INSTRUCTION A: Reproduce the passage on color image transformations word for word, starting at "The 2nd and" and ending at "images (4th column).".
INSTRUCTION B: According to the passage on color image transformations, with how many different random orthonormal transformations was the learning algorithm initialized for case (iv)?
INSTRUCTION C: Pick up the passage on color image transformations after its final sentence and continue it.

STUDY TEXT:
——

The 2nd and 4th columns of Table 1 show the mean value PSNR ( $\bar{PSNR}$ ), with respect to the whole data set, for SR = 20 and SR = 10 respectively, corresponding to the transformations T listed in the 1st column of the table. The 3rd and 5th columns give the standard deviations (std).

Table 1. Mean value PSNR, with respect to the 300 images in the Berkeley data set.

The approximation of each image is realized by setting the least significant entries in the arrays W{m} = 1, …, 300 equal zero, in order to obtain SR = 20 for all the images (2nd column) and SR = 10 for all the images (4th column).

Transf.	$\bar{PSNR}$	std	$\bar{PSNR}$	std
(i) dct	33.9	5.0	38.9	5.1
(ii) YCbCr	33.7	5.0	38.7	5.1
(iii) PC	33.7	4.9	38.4	5.0
(iv) Learned	33.7	4.9	38.7	5.0
(v) No transf.	29.7	4.8	32.9	5.2

Open in a new tab

While Table 1 shows that all (i)–(iv) transformations render equivalent superior results, with respect to not applying a transformation (case (v)), the dct slightly exceeds the others. Case (iv) refers to the best result achieved when initializing the learning algorithm with 500 different random orthonormal transformations. When initializing the algorithm with transformations (i) and (ii) it appears that each of these transformations is close to a local minimizer of the method. This stems from the fact that such initializations do not generate significant learning.

The common feature of most of the 300 images in the data set used in this numerical example is the correlation property of the three color channels. This property is assessed by the correlation coefficients

\begin{matrix} r (z) = \frac{\sum_{i = 1}^{L_{x}} \sum_{j = 1}^{L_{y}} Γ (i, j, z) Γ (i, j, z + 1)}{σ (z) σ (z + 1)}, z = 1, 2, r (3) = \frac{\sum_{i = 1}^{L_{x}} \sum_{j = 1}^{L_{y}} Γ (i, j, 1) Γ (i, j, 3)}{σ (1) σ (3)}, \end{matrix}

where

\begin{matrix} Γ (i, j, z) = (I (i, j, z) - \bar{I (:, :, z)}), σ (z) = \sqrt{\sum_{i = 1}^{L_{x}} \sum_{j = 1}^{L_{y}} {(I (i, j, z) - \bar{I (:, :, z)})}^{2}}, \end{matrix}

(8)

and $\bar{I (:, :, z)}$ indicates the mean value of channel z.

The range of the correlation coefficient r(z), z = 1, 2, 3 for the images in the data set can be better estimated using the Fisher transform [34, 35] which is defined as follows

ζ (z) = \frac{1}{2} ln (\frac{r (z) + 1}{r (z) - 1}), z = 1, 2, 3 .

As seen in the graphs of Fig 4, the histograms of the transformed coefficients ζ(z), z = 1, 2, 3 resemble normal distributions. Hence, the confidence intervals can be well estimated in this domain. Once that is done, the intervals for the correlation coefficients are retrieved through the inverse transformation

r (z) = \frac{e^{2 ζ (z)} - 1}{e^{2 ζ (z)} + 1}, z = 1, 2, 3 .

——

RECORDED INFORMATION:
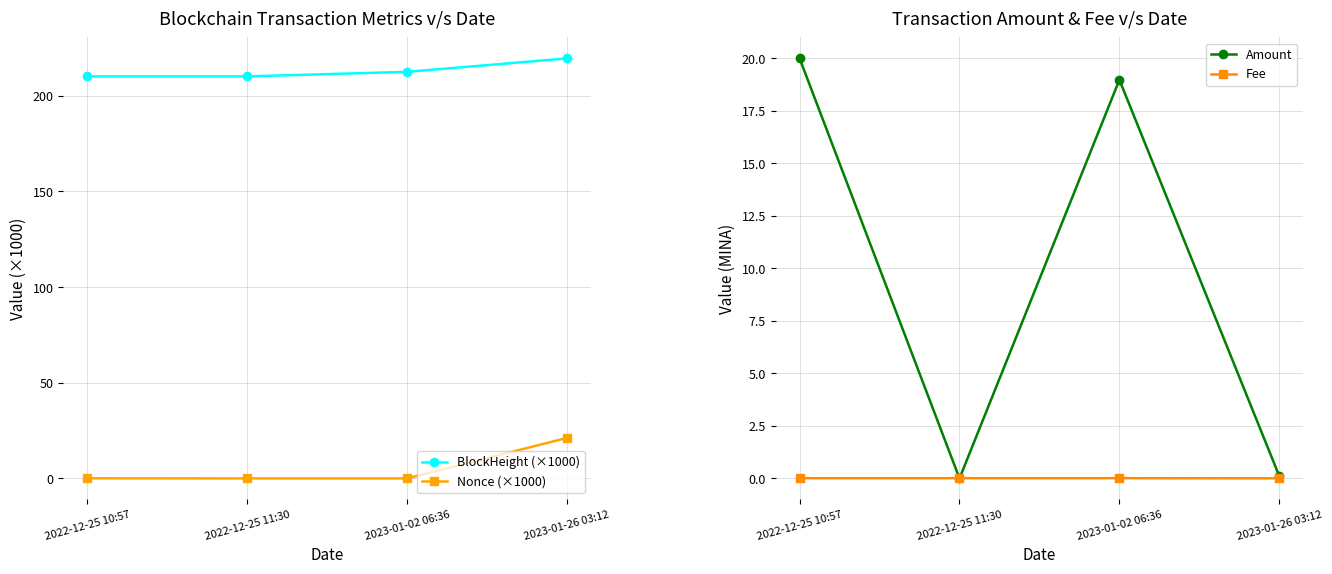

True or false: Amount and BlockHeight (×1000) cross at least once.

False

——

TASK RESPONSE A:
The 2nd and 4th columns of Table 1 show the mean value PSNR ( $\bar{PSNR}$ ), with respect to the whole data set, for SR = 20 and SR = 10 respectively, corresponding to the transformations T listed in the 1st column of the table. The 3rd and 5th columns give the standard deviations (std).

Table 1. Mean value PSNR, with respect to the 300 images in the Berkeley data set.

The approximation of each image is realized by setting the least significant entries in the arrays W{m} = 1, …, 300 equal zero, in order to obtain SR = 20 for all the images (2nd column) and SR = 10 for all the images (4th column).

TASK RESPONSE B: 500

TASK RESPONSE C:
Table 2 gives the range of the correlation coefficients concerning approximately 68% and 95% of the images in the data set.

Table 2. Intervals for the correlation coefficients between R and G channels, r(1), G and B channels, r(2), and R and B channels, r(3), involving approximately 68% and 95% of the images in the data set.

Percentage	r(1)-interval	r(2)-interval	r(3)-interval
68%	(0.8821, 0.9882)	(0.8559, 0.9854)	(0.6881, 0.9854)
95%	(0.6612, 0.9964)	(0.5968, 0.9955)	(0.2617, 0.9884)

Open in a new tab

In view of the high correlation between the color channels for most images in the data set it is surprising than the PC transformation (iii), which completely decorrelates the channels, does not overperform the other transformations, on the contrary. This feature has also been noticed in the context of bit allocation for subband color image compression [36].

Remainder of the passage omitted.